Asian Stocks slip as U.S. tax doubts snap global winning streak

FAN Editor
A man walks past an electronic stock quotation board outside a brokerage in Tokyo
A man walks past an electronic stock quotation board outside a brokerage in Tokyo, Japan, September 22, 2017. REUTERS/Toru Hanai

November 10, 2017

By Hideyuki Sano

TOKYO (Reuters) – Asian shares slipped on Friday on uncertainty about U.S. tax reforms after Senate Republicans unveiled a plan that differed from the House of Representatives’ version in several key areas, including a delay in the timing of a corporate tax cut.

MSCI’s broadest index of Asia-Pacific shares outside Japan <.MIAPJ0000PUS> fell 0.2 percent.

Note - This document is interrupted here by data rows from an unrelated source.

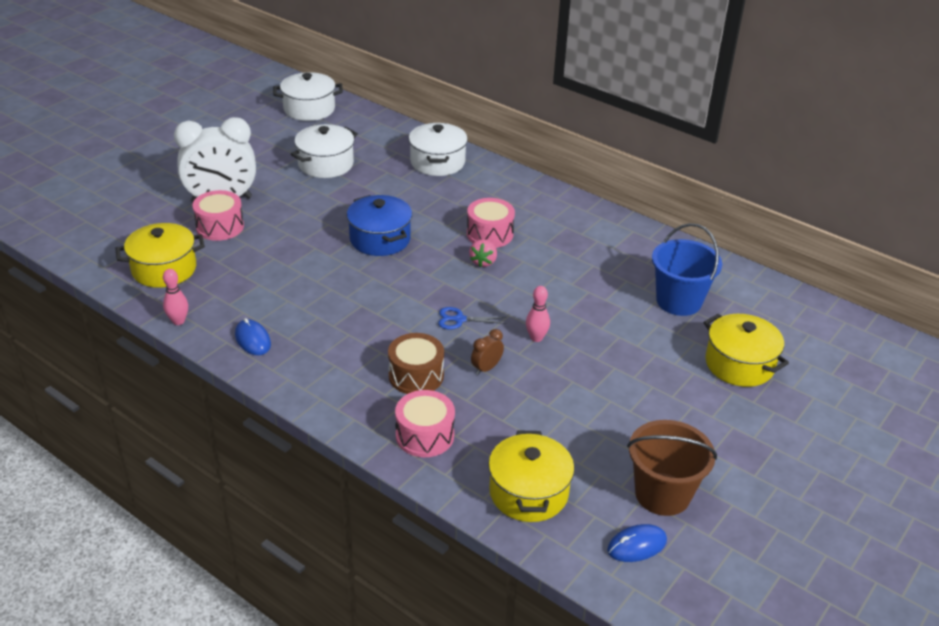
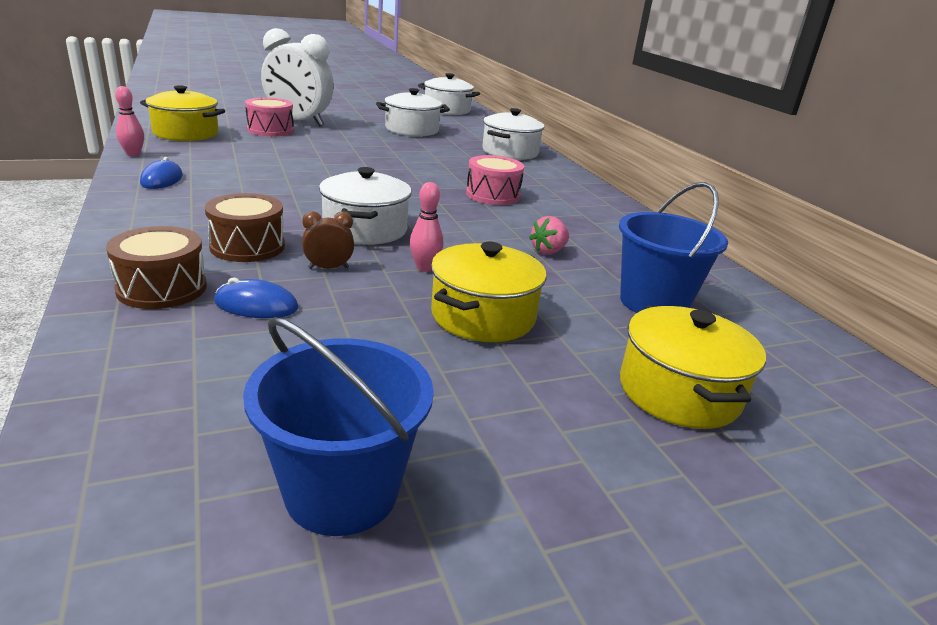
camera: 30 degrees right, 10 degrees down
(380, 239) = (383, 169): blue pot -> none
(425, 435) = (162, 288): pink drum -> brown drum
(459, 319) = (365, 229): blue scissors -> white pot
(483, 262) = (457, 207): pink strawberry -> pink strawberry (548, 251)
(528, 493) = (163, 390): yellow pot -> yellow pot (483, 316)
(637, 545) = (184, 545): blue mouse -> blue mouse (256, 305)
(662, 494) = (341, 491): brown bucket -> blue bucket

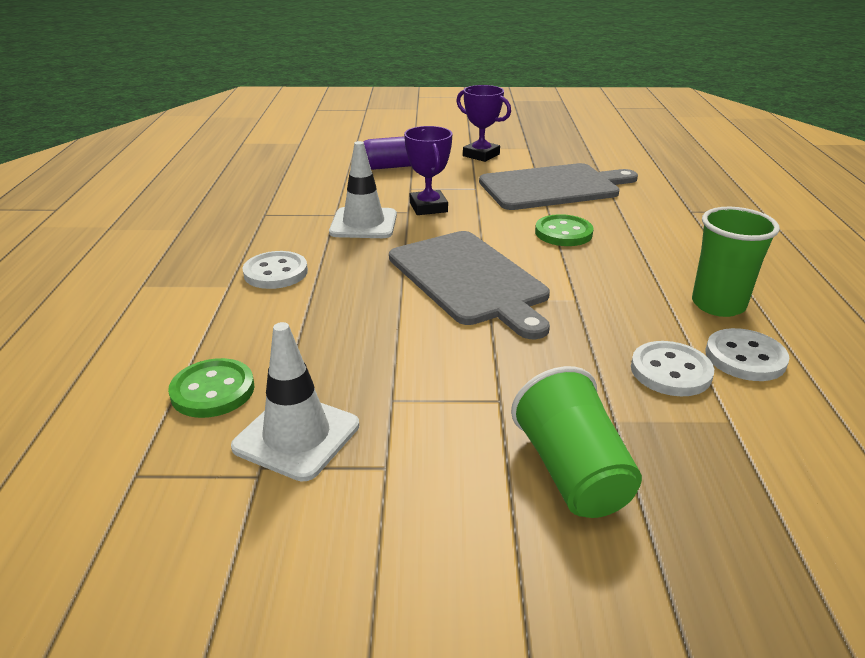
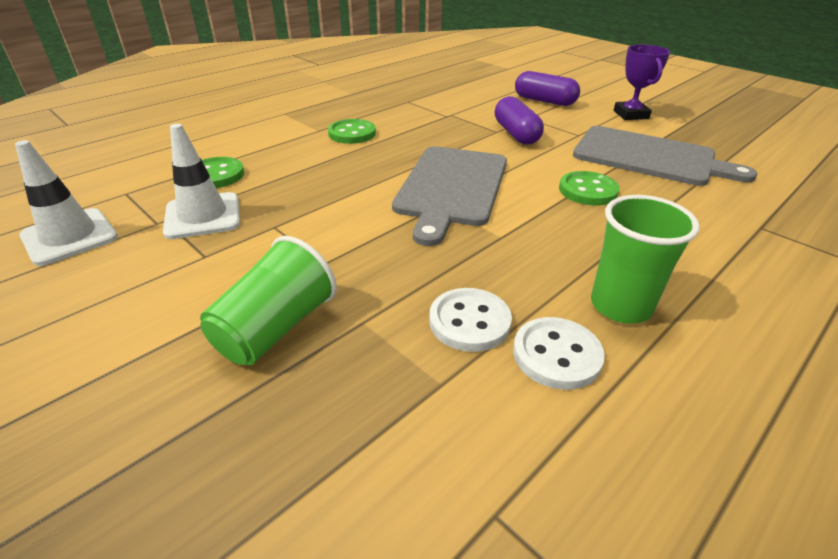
camera: 45 degrees right, 5 degrees up
(275, 272) = (352, 133): white button -> green button
(363, 224) = (453, 127): white traffic cone -> white traffic cone (69, 237)
(428, 207) = (516, 134): purple trophy -> purple capsule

Japan’s Nikkei <.N225> lost 1.1 percent, slipping off Thursday’s 21-year high after almost relentless 16-percent rally in the past two months.

MSCI’s all-country equity index <.MIWD00000PUS> posted its first daily loss in more than two weeks on Thursday, ending its longest daily winning streak since 2003.

On Wall Street, the S&P 500 <.SPX> lost 0.38 percent while the Nasdaq Composite <.IXIC> dropped 0.58 percent.

U.S. Republican Senators said they want to slash the corporate tax rate in 2019, later than the House’s proposed schedule of 2018, complicating a push for the biggest overhaul of U.S. tax law since the 1980s.

The House was set to vote on its measure next week but the Senate’s timetable was less clear, with a formal bill yet to be drafted in that chamber, where Republicans have a much smaller majority and a narrower path to winning approval for any legislation, let alone one as contentious as a tax package.

“Things look fluid, including on when the tax cut deal will be reached,” said Hirokazu Kabeya, chief global strategist at Daiwa Securities.

“I would say a compromise will be reached in the end, and we don’t need to be too pessimistic. But if they indeed decide to delay the tax cut by a year, there is likely to be some disappointment,” he said.

Others said a correction was due after a strong rally worldwide, though fundamentally the prospects of a solid global economic growth are expected to support world shares, market players said.

“Yesterday the European Commission revised up its economic growth forecast and cut its inflation forecast. And we can find the same story in the world as a whole. Growth is seen higher while inflation will remain tame,” said Shuji Shirota, head of macro economic strategy group at HSBC.

“The goldilocks economy continues while interest rates remain low, creating favorable conditions for stocks,” he added.

The European Commission forecast on Thursday the euro zone economy will grow at its fastest pace in a decade this year.

In the currency market, the U.S. dollar also faced the head wind from the worries about the tax reform, with the euro <EUR=> firming to $1.1644, extending its rebound from $1.1553, its 3 1/2-month low touched on Tuesday.

The dollar slipped to 113.32 yen <JPY=>, from Monday’s high of 114.735, its highest level since March.

The 10-year U.S. Treasuries yield <US10YT=RR> also briefly fell, though it came back to 2.340 percent, pressured by this week’s government and corporate debt supply.

U.S. junk bonds were sold off, with the price of major junk bond ETF <HYG> plunging to its lowest level since March.

Oil prices held firm, on course to log their fifth straight week of gains, on hopes of supply cuts by major exporters as well as continuing concern about political developments in Saudi Arabia.

A spokesman for Saudi Arabia’s energy ministry said the kingdom plans to cut crude exports by 120,000 barrels per day in December from November.

U.S. light crude futures <CLc1> traded at $57.04, down 0.2 percent in early Asian trade but still just shy of this week’s more than two-year high of $57.69 a barrel.

Brent futures <LCOc1> changed hands at $57.02, down 0.3 percent on the day but up 2.8 percent on the week.

Concerns about the stability of Saudi Arabia, sparked after the purge of 11 princes and arrests of dozen other influential figures since last week, are intensifying.

Sources told Reuters Lebanon believes the country’s former prime minister, Saad al-Hariri, is being held in Saudi Arabia, although Saudi Arabia denied reports he is under house arrest.

Saudi Arabia accused Beirut earlier this week of declaring war against the kingdom, blaming what it describes as aggression by Hezbollah, Lebanese Shi’ite group backed by its arch-rival Iran.